● TASK
Reproduce the rows unchanged, from the line containing "he message body" up to and including the line containing "also mention John Spytek's".

● DATA
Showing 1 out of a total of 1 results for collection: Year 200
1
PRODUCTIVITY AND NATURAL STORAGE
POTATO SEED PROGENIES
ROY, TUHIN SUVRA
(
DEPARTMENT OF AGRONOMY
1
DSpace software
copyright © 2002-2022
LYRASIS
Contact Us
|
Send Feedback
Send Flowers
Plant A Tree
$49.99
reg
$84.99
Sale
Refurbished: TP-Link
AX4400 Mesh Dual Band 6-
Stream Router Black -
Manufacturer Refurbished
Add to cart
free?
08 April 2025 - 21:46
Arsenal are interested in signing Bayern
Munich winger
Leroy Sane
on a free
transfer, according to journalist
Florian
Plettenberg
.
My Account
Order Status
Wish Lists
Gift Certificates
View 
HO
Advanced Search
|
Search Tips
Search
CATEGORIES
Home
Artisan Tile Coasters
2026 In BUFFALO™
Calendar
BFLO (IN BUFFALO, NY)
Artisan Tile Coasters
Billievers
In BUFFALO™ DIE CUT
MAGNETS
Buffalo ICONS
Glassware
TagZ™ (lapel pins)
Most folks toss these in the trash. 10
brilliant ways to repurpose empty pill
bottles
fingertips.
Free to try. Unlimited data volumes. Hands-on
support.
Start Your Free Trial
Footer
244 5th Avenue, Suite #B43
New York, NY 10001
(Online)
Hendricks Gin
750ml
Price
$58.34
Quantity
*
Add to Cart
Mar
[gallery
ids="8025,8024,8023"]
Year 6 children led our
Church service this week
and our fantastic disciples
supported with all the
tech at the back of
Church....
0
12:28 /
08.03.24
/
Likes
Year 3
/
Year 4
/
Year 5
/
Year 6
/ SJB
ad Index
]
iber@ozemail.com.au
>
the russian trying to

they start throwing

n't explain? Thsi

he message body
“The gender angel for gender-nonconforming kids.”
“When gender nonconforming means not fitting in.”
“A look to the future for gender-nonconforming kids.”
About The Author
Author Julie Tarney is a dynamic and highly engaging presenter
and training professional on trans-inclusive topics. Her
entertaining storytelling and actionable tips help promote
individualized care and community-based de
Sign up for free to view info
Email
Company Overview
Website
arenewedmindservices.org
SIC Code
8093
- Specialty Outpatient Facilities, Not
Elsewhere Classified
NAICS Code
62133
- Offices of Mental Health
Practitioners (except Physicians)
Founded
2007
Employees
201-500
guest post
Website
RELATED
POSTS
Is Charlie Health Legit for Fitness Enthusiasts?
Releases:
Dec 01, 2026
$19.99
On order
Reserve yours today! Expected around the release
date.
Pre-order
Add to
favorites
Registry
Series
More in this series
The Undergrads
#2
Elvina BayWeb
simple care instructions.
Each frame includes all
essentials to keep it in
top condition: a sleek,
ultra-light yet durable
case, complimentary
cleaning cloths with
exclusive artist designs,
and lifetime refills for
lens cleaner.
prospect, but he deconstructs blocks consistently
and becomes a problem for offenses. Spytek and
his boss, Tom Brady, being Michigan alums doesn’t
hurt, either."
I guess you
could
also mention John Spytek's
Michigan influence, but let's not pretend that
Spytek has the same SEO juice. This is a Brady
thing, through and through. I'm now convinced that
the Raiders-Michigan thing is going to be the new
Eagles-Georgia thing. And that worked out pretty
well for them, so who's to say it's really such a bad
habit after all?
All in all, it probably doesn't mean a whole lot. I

● WORKED SOLUTION
he message body
“The gender angel for gender-nonconforming kids.”
“When gender nonconforming means not fitting in.”
“A look to the future for gender-nonconforming kids.”
About The Author
Author Julie Tarney is a dynamic and highly engaging presenter
and training professional on trans-inclusive topics. Her
entertaining storytelling and actionable tips help promote
individualized care and community-based de
Sign up for free to view info
Email
Company Overview
Website
arenewedmindservices.org
SIC Code
8093
- Specialty Outpatient Facilities, Not
Elsewhere Classified
NAICS Code
62133
- Offices of Mental Health
Practitioners (except Physicians)
Founded
2007
Employees
201-500
guest post
Website
RELATED
POSTS
Is Charlie Health Legit for Fitness Enthusiasts?
Releases:
Dec 01, 2026
$19.99
On order
Reserve yours today! Expected around the release
date.
Pre-order
Add to
favorites
Registry
Series
More in this series
The Undergrads
#2
Elvina BayWeb
simple care instructions.
Each frame includes all
essentials to keep it in
top condition: a sleek,
ultra-light yet durable
case, complimentary
cleaning cloths with
exclusive artist designs,
and lifetime refills for
lens cleaner.
prospect, but he deconstructs blocks consistently
and becomes a problem for offenses. Spytek and
his boss, Tom Brady, being Michigan alums doesn’t
hurt, either."
I guess you
could
also mention John Spytek's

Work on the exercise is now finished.